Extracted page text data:
=== Section Start ===

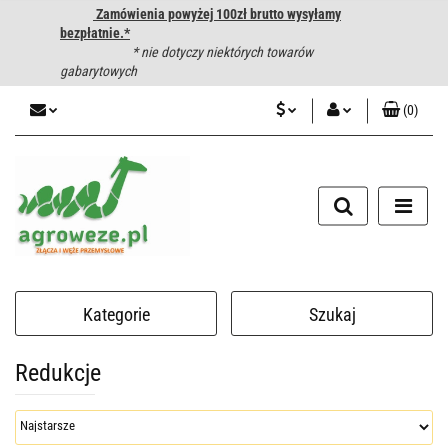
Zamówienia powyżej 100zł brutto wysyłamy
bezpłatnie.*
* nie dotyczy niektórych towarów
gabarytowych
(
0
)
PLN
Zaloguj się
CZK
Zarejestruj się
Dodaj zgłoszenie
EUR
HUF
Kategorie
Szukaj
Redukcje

=== Section End ===
=== Section Start ===

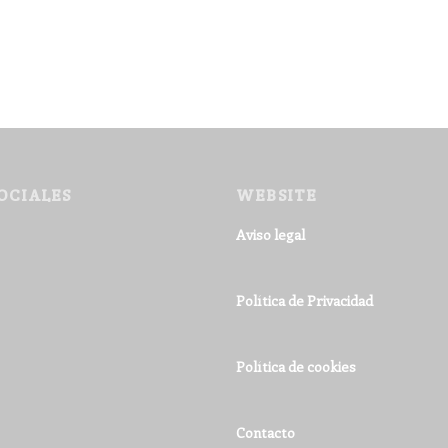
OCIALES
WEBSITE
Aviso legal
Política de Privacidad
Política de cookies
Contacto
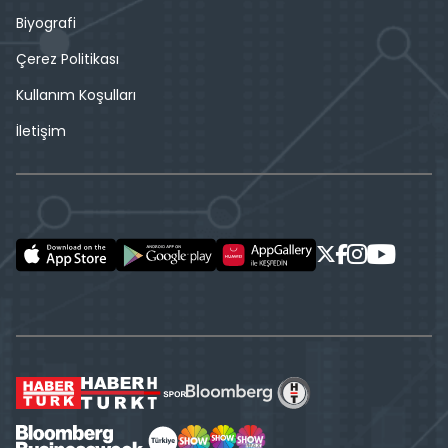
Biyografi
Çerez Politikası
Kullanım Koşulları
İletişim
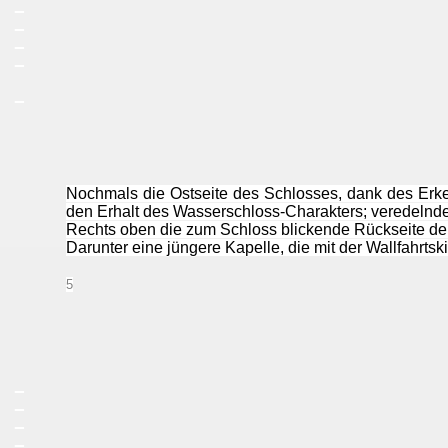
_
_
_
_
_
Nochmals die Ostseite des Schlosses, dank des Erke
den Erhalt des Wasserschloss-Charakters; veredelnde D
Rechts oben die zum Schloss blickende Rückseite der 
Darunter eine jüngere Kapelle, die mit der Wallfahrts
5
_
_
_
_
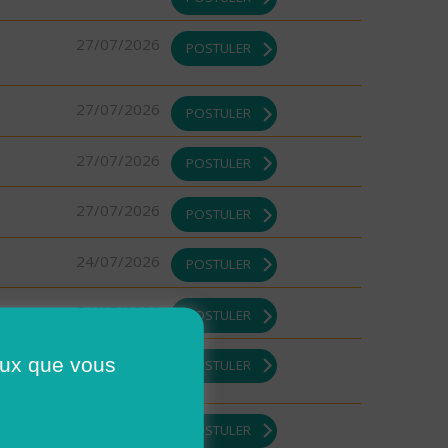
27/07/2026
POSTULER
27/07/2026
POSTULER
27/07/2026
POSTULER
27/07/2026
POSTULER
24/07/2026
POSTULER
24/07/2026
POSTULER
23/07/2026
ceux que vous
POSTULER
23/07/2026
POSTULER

=== Section End ===

TASK GOAL: Lines from the entries that contain the string "Política" must be found and copied.

TASK SOLUTION:
Política de Privacidad
Política de cookies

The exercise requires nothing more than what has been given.